## Exercise description
In the post about linking the SimpleX phone app to SimpleX Desktop, list every line that appears beneath the QR code on the "Link a mobile" page.

How to sync/link SimpleX phone app to SimpleX Desktop app on Qubes/Whonix AppVM? Offline Sharing of Qubes LAN?

I have SimpleX Desktop installed on a Qubes/Whonix AppVM. The installation was made as sysmaint user (on Whonix-Workstation-18), using the flatpak version of SimpleX Chat. I also have the SimpleX app on my mobile phone, which only connects to the internet using Wifi. In simpleX Desktop on whonix, there is an option to “Link a mobile” device.

Clicking on the “Link a moble” in the SimpleX Desktop app on my SimpleX AppVM, brings me to a page that says:

This device name: Desktop
The device name will be shared with the connected mobile client.
Discoverable via local network: on
QRCODE
Beneath the QR Code is:
"Open Use from desktop in mobile app and scan QR code."
"Waiting for mobile to connect:"
10.137.0.47 (eth0), port 38339

So essentially, to link a mobile device from my SimpleX Desktop app, I need for the SimpleX AppVM (using syswhonix) to be on the same LAN as my Mobile Device. The problem is, is that the SimpleX AppVM is using sys-whonix as it’s lan, and because my SimpleX on my phone is not behind the same sys-whonix LAN, I cannot get my SimpleX Phone App, to find my SimpleX Desktop app on the same network.

I don’t want to sync SimpleX without using sys-whonix, because that would expose my real IP. I talked to the SimpleX team about how to sync the mobile app with the desktop app, without connecting to the clearnet, and they told me, a workaround, would be to disable my WAN connection on my router, and then put both simpleX devices on that Lan, so they can find each other locally, and sync.

This would be the solution, if I was using SimpleX Desktop on a non-qubes non-whonix installation, such as ubuntu or debian on a bare-metal desktop machine. All I would have to do is unplug my modem, then sync the mobile app with the desktop app, because they would both be clients on the same LAN.

What I need to do, is somehow get my mobile device on the same LAN (or vice versa) as my SimpleX sys-whonix AppVM, so that my mobile device will recognize my SimpleX Desktop app, and my Desktop device will recognize my SimpleX mobile Device, allowing the apps to sync properly.

Chart interpretation exercises:
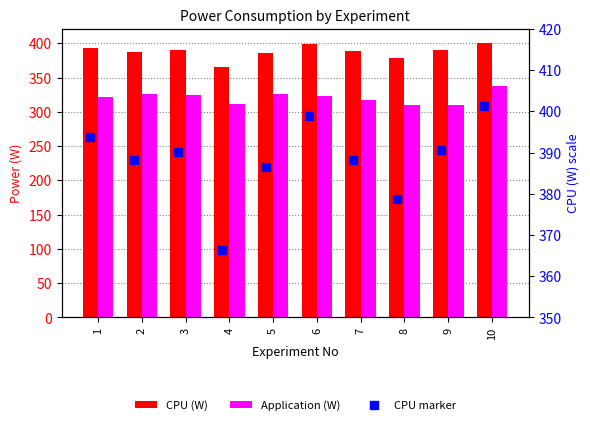

Which has a higher value, 4 or 2?

2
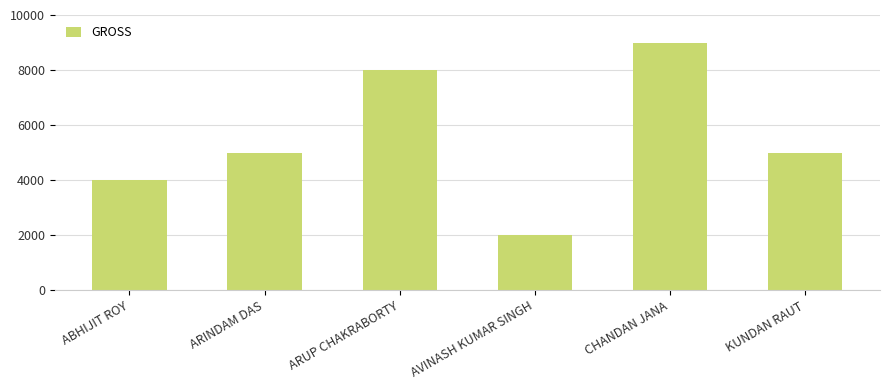

True or false: the data shows 1691 at ARUP CHAKRABORTY.

False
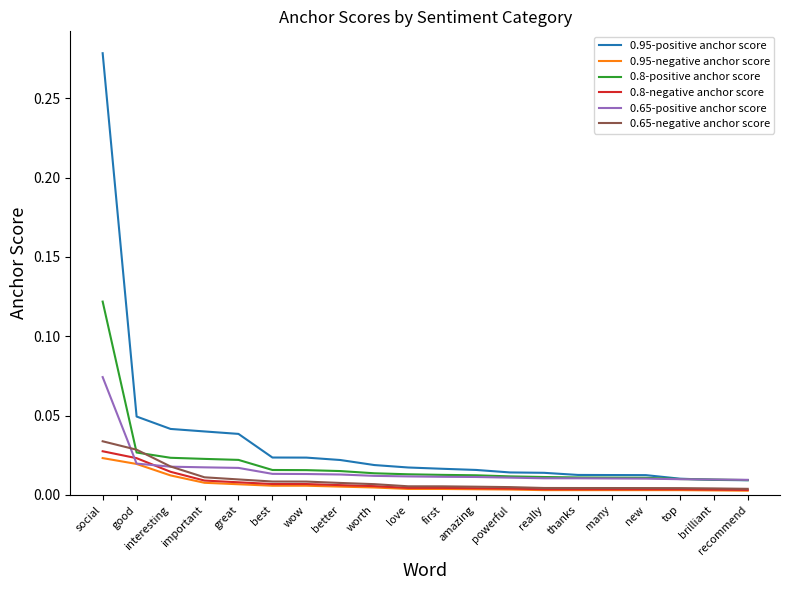

What are all the series names shown in the legend?

0.95-positive anchor score, 0.95-negative anchor score, 0.8-positive anchor score, 0.8-negative anchor score, 0.65-positive anchor score, 0.65-negative anchor score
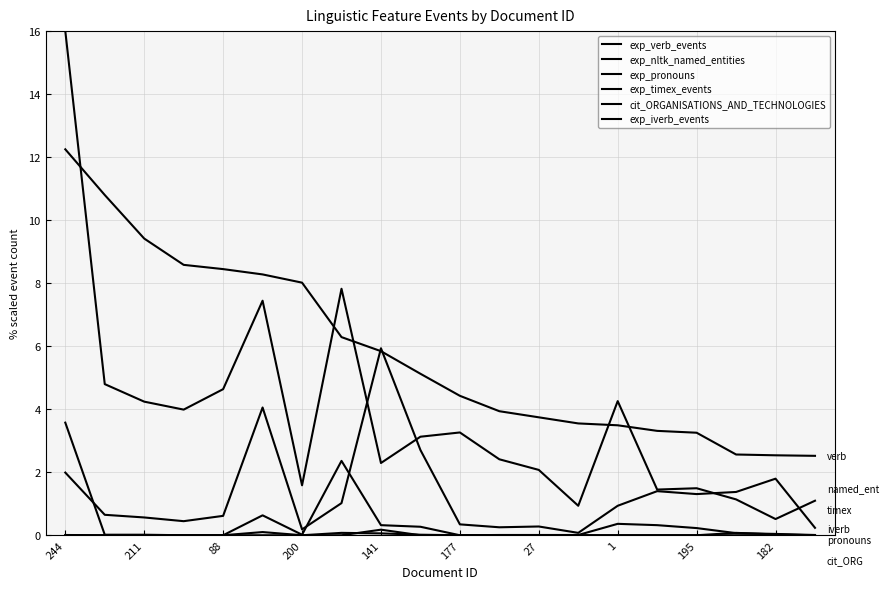

What is the label of the 4th point from the left?

200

## Answer box
- Open Use from desktop in mobile app and scan QR code.
- Waiting for mobile to connect:
- 10.137.0.47 (eth0), port 38339